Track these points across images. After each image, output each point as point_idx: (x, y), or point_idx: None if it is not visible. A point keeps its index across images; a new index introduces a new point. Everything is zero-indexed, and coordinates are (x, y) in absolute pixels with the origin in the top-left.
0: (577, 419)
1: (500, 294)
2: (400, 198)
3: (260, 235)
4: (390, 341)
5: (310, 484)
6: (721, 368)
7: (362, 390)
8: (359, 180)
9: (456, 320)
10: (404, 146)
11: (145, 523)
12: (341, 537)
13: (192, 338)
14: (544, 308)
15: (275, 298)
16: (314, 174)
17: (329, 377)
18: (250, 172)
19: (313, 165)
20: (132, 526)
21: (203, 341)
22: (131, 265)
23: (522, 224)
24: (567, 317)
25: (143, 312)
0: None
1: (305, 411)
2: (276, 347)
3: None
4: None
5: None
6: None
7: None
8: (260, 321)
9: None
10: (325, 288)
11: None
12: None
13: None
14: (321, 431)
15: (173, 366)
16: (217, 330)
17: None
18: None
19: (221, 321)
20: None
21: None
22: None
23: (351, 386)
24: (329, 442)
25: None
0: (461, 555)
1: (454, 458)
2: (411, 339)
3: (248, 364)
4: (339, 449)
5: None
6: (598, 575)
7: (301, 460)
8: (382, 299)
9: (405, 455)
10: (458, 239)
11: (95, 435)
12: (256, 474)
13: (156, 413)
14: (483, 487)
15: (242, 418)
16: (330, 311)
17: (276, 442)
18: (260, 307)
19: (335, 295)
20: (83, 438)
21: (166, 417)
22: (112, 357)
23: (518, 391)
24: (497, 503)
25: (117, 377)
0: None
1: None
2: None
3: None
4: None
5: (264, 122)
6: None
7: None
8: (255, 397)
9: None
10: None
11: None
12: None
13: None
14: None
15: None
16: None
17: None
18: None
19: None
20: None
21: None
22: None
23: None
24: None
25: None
——————
Actividad propuesta: Reescribe el listado completo como una lista JSON de cadenas, con una cadena por cada línea y sin incluir las líneas en blanco.

Resultado obtenido:
[
  "Track these points across images. After each image, output each point as point_idx: (x, y), or point_idx: None if it is not visible. A point keeps its index across images; a new index introduces a new point. Everything is zero-indexed, and coordinates are (x, y) in absolute pixels with the origin in the top-left.",
  "0: (577, 419)",
  "1: (500, 294)",
  "2: (400, 198)",
  "3: (260, 235)",
  "4: (390, 341)",
  "5: (310, 484)",
  "6: (721, 368)",
  "7: (362, 390)",
  "8: (359, 180)",
  "9: (456, 320)",
  "10: (404, 146)",
  "11: (145, 523)",
  "12: (341, 537)",
  "13: (192, 338)",
  "14: (544, 308)",
  "15: (275, 298)",
  "16: (314, 174)",
  "17: (329, 377)",
  "18: (250, 172)",
  "19: (313, 165)",
  "20: (132, 526)",
  "21: (203, 341)",
  "22: (131, 265)",
  "23: (522, 224)",
  "24: (567, 317)",
  "25: (143, 312)",
  "0: None",
  "1: (305, 411)",
  "2: (276, 347)",
  "3: None",
  "4: None",
  "5: None",
  "6: None",
  "7: None",
  "8: (260, 321)",
  "9: None",
  "10: (325, 288)",
  "11: None",
  "12: None",
  "13: None",
  "14: (321, 431)",
  "15: (173, 366)",
  "16: (217, 330)",
  "17: None",
  "18: None",
  "19: (221, 321)",
  "20: None",
  "21: None",
  "22: None",
  "23: (351, 386)",
  "24: (329, 442)",
  "25: None",
  "0: (461, 555)",
  "1: (454, 458)",
  "2: (411, 339)",
  "3: (248, 364)",
  "4: (339, 449)",
  "5: None",
  "6: (598, 575)",
  "7: (301, 460)",
  "8: (382, 299)",
  "9: (405, 455)",
  "10: (458, 239)",
  "11: (95, 435)",
  "12: (256, 474)",
  "13: (156, 413)",
  "14: (483, 487)",
  "15: (242, 418)",
  "16: (330, 311)",
  "17: (276, 442)",
  "18: (260, 307)",
  "19: (335, 295)",
  "20: (83, 438)",
  "21: (166, 417)",
  "22: (112, 357)",
  "23: (518, 391)",
  "24: (497, 503)",
  "25: (117, 377)",
  "0: None",
  "1: None",
  "2: None",
  "3: None",
  "4: None",
  "5: (264, 122)",
  "6: None",
  "7: None",
  "8: (255, 397)",
  "9: None",
  "10: None",
  "11: None",
  "12: None",
  "13: None",
  "14: None",
  "15: None",
  "16: None",
  "17: None",
  "18: None",
  "19: None",
  "20: None",
  "21: None",
  "22: None",
  "23: None",
  "24: None",
  "25: None"
]